Talking of CM Punk, seeing him and Daniel Bryan being on top and on the way, there was another reason for me coming back. I was a ROH fanboy in my teenage years. I used to sell Avon products, and I sold chocolate by lying that they were for my graduation, and saved money from birthdays just to be able to buy ROH DVDs. CM Punk and the “American Dragon” Bryan Danielson were my guys. The ROH Summer of Punk was one of my favorite wrestling stories. Seeing them be successful despite what WWE threw at them? Of course, I had to watch.

When I came in, Punk was in a feud with Ryback and then The Rock. Daniel Bryan was part of Team Hell No, and the next year he had an awesome main event with John Cena at SummerSlam 2013 and I was invested in him all the way to WrestleMania 30, despite the company fighting against this all the time. I slowly started to pick up what I missed from these two guys when I was not watching thanks to DVDs and the internet. I even learned there was a second Summer of Punk, WWE edition. I learned about the Straight Edge Society.

All of this watching meant one thing: I was officially back into wrestling. How much? I went to WrestleMania 30 in New Orleans, one of my highlights as a wrestling fan. It had Daniel Bryan, one of my guys, winning the world title and Undertaker losing his streak.

Then my fandom started to wane. I tried going back to TNA/Impact and Ring of Honor, but it was not the same. What appeared? New Japan Pro Wrestling, Wrestle Kingdom 9.

I always heard of Japanese wrestling but between WWE, ROH, and TNA, I did not pay that much attention in my teenage years. I was mostly obsessed with historical US wrestling.

I decided to watch the first Wrestle Kingdom with English commentary, and my mind was blown wide open. I was seeing matches that I had no idea were happening. The intensity, moves, these awesome-looking wrestlers. I had familiar faces with AJ Styles, reDRagon, Alex Shelley, The Young Bucks, and Jeff Jarrett, but I was introduced to Hiroshi Tanahashi, Kazuchika Okada, Shinsuke Nakamura, Tetsuya Naito, and Tomohiro Ishii.

NJPW presented wrestling in a way that appealed to my sensibilities. It was the way that I thought wrestling should always be. This was officially the start of the hardcore wrestling fan coming back full-time. Add to those elements the awesome NXT years, and I was in.

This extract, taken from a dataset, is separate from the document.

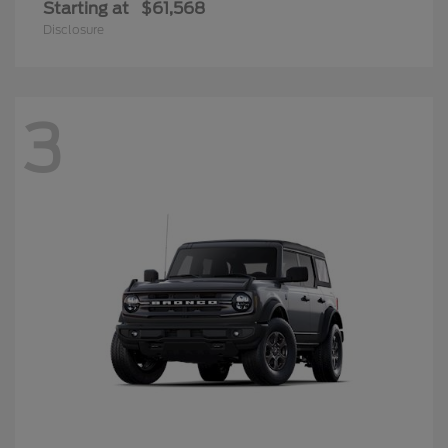
Starting at
$61,568
Disclosure
3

When thinking about my fandom for the last 10 years, what brought me back was WWE being somewhat competent. When major pro wrestling fails, wrestling as a whole suffers. This is why WWE needs to be better creatively to survive and why it’s great that AEW is providing quality TV on a mostly consistent basis. To be able to attract new fans or have a nut like me coming back, pro wrestling needs to be trying more things and major pro wrestling needs to be at least competent.

If in my years as a lapsed fan I was presented with what WWE is doing now, I probably would have never come back, unless possibly I would have caught a random airing of NJPW in AXS TV. I would probably be writing scholarly essays about films or literature or dissecting Simpsons episodes instead of writing book reviews, columns, and NJPW tournament time reviews for Voices of Wrestling. Hell, thanks to this site and fandom I can say I am a published author on Amazon on the yearly NJPW books.

Now that AEW exists, my fears of shitty pro wrestling damaging the future of my hobby and not bringing new fans are alleviated. For the smaller companies to survive, there needs to be partnership with the big guys, or at least for the big guys to not suck.

Let’s see if in 10 years I’m still a hardcore wrestling fan. In the last week of June, I watched AAA, AJPW, NOAH, and GLEAT, so I guess this fandom ain’t going away soon. Pro wrestling has this power that if you are in it for more than six years, you are probably there for the long haul, even if it’s just watching old wrestling on YouTube or catching the big shows.